Asked by: Mary Kelly Foy (Labour - City of Durham)
Question to the Department of Health and Social Care:
To ask the Secretary of State for Health and Social Care, pursuant to the Answer of 10 September 2021 to Question 43668 on Disability: Finance, what steps his Department is taking with the Department for Education to improve the provision of disabled children’s health and care services.
Answered by Gillian Keegan - Secretary of State for Education
We are working with the Department for Education on health and care’s role in the Special Educational Needs and Disabilities (SEND) system through the SEND Review. This includes how we can improve the provision of health and care services to disabled children.
Asked by: Mary Kelly Foy (Labour - City of Durham)
Question to the Department of Health and Social Care:
To ask the Secretary of State for Health and Social Care, whether people who have reported a positive lateral flow test without taking a confirmatory PCR test, are still be able to access treatment for long covid.
Answered by Maria Caulfield - Parliamentary Under Secretary of State (Department for Business and Trade) (Minister for Women)
Access to treatment for post-COVID-19 services is not dependent upon lateral flow device or polymerase chain reaction test results. NHS England and NHS Improvement’s commissioning guidance asks integrated care systems to establish service plans from primary to specialist care for all of those experiencing on-going symptoms following confirmed or suspected infection, including those who were never tested.
Asked by: Mary Kelly Foy (Labour - City of Durham)
Question to the Department of Health and Social Care:
To ask the Secretary of State for Health and Social Care, whether the care fees that NHS Continuing Health Care would ordinarily pay to a care provider can instead be paid to a family carer if they are unable to find CHC registered carers who can meet the care needs of the person requiring care.
Answered by Gillian Keegan - Secretary of State for Education
As set out in the in National Framework for NHS Continuing Healthcare and NHS-funded Nursing Care, clinical commissioning groups (CCGs) should operate a person-centred approach to all aspects of NHS Continuing Healthcare. This can include delivering NHS Continuing Healthcare through a personal health budget, where appropriate.
A personal health budget supports a person’s health and wellbeing needs planned and agreed with them or their representative and the local National Health Service team. A budget can be used to pay an individual living in the same household, a close family member or a friend if the CCG is satisfied that this is necessary to meet the continuing health care needs of the person for whom the personal health budget has been agreed. CCGs should make these judgements on a case-by-case basis.

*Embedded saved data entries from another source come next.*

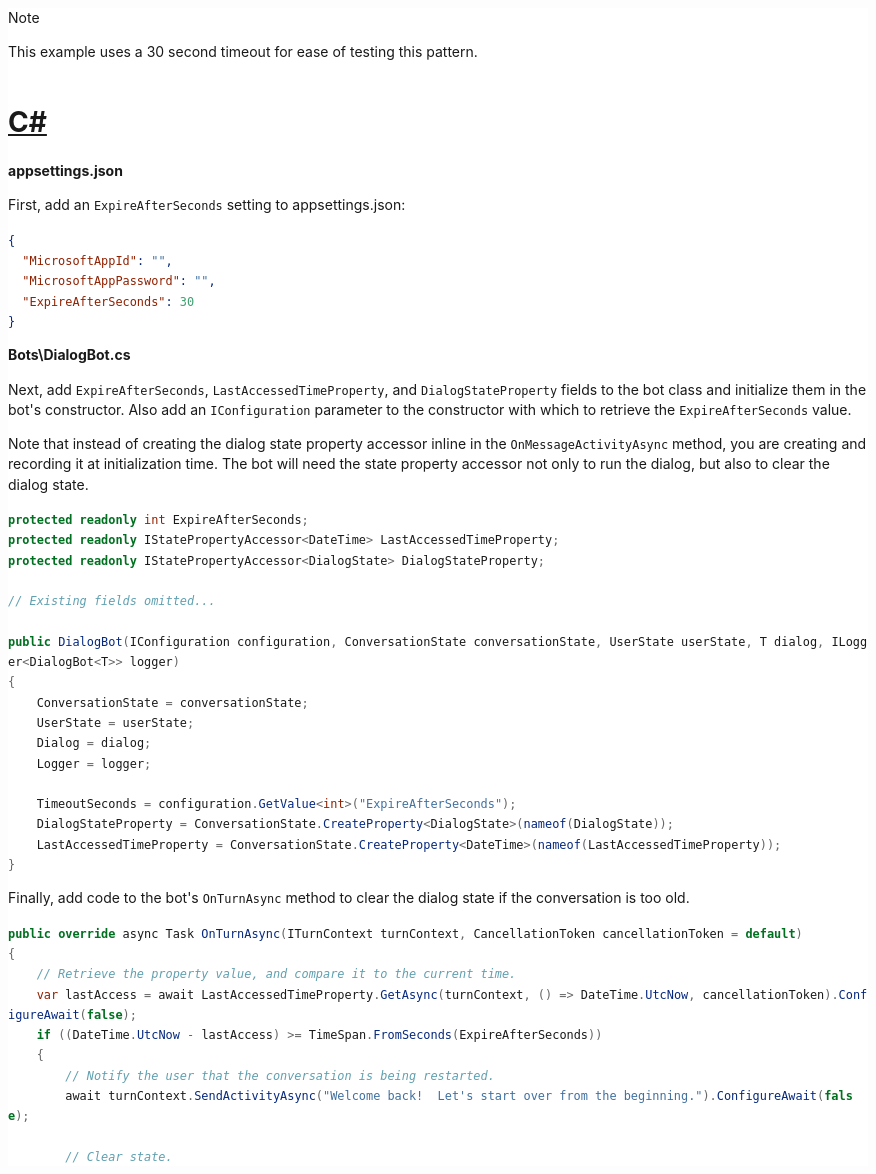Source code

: > [!NOTE]
> This example uses a 30 second timeout for ease of testing this pattern.

# [C#](#tab/csharp)

**appsettings.json**

First, add an `ExpireAfterSeconds` setting to appsettings.json:

```json
{
  "MicrosoftAppId": "",
  "MicrosoftAppPassword": "",
  "ExpireAfterSeconds": 30
}
```

**Bots\DialogBot.cs**

Next, add `ExpireAfterSeconds`, `LastAccessedTimeProperty`, and `DialogStateProperty` fields to the bot class and initialize them in the bot's constructor. Also add an `IConfiguration` parameter to the constructor with which to retrieve the `ExpireAfterSeconds` value.

Note that instead of creating the dialog state property accessor inline in the `OnMessageActivityAsync` method, you are creating and recording it at initialization time. The bot will need the state property accessor not only to run the dialog, but also to clear the dialog state.

```csharp
protected readonly int ExpireAfterSeconds;
protected readonly IStatePropertyAccessor<DateTime> LastAccessedTimeProperty;
protected readonly IStatePropertyAccessor<DialogState> DialogStateProperty;

// Existing fields omitted...

public DialogBot(IConfiguration configuration, ConversationState conversationState, UserState userState, T dialog, ILogger<DialogBot<T>> logger)
{
    ConversationState = conversationState;
    UserState = userState;
    Dialog = dialog;
    Logger = logger;

    TimeoutSeconds = configuration.GetValue<int>("ExpireAfterSeconds");
    DialogStateProperty = ConversationState.CreateProperty<DialogState>(nameof(DialogState));
    LastAccessedTimeProperty = ConversationState.CreateProperty<DateTime>(nameof(LastAccessedTimeProperty));
}
```

Finally, add code to the bot's `OnTurnAsync` method to clear the dialog state if the conversation is too old.

```csharp
public override async Task OnTurnAsync(ITurnContext turnContext, CancellationToken cancellationToken = default)
{
    // Retrieve the property value, and compare it to the current time.
    var lastAccess = await LastAccessedTimeProperty.GetAsync(turnContext, () => DateTime.UtcNow, cancellationToken).ConfigureAwait(false);
    if ((DateTime.UtcNow - lastAccess) >= TimeSpan.FromSeconds(ExpireAfterSeconds))
    {
        // Notify the user that the conversation is being restarted.
        await turnContext.SendActivityAsync("Welcome back!  Let's start over from the beginning.").ConfigureAwait(false);

        // Clear state.
```

[concept-basics]: bot-builder-basics.md
[concept-state]: bot-builder-concept-state.md
[concept-dialogs]: bot-builder-concept-dialog.md
[cs-sample]: https://aka.ms/cs-multi-prompts-sample
[js-sample]: https://aka.ms/js-multi-prompts-sample
[python-sample]: https://aka.ms/python-multi-prompts-sample
[cosmos-ttl]: https://docs.microsoft.com/azure/cosmos-db/how-to-time-to-live
[emulator-readme]: https://aka.ms/bot-framework-emulator-readme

Asked by: Mary Kelly Foy (Labour - City of Durham)
Question to the Department of Health and Social Care:
To ask the Secretary of State for Health and Social Care, what steps he is taking to enable the NHS App to display booster vaccines as part of the COVID Pass.
Answered by Maggie Throup
The NHS COVID Pass can now be used to demonstrate proof of a booster or third dose for outbound international travel and this record is visible through both the NHS App and on NHS.UK. Booster vaccinations are not required for domestic certification in England.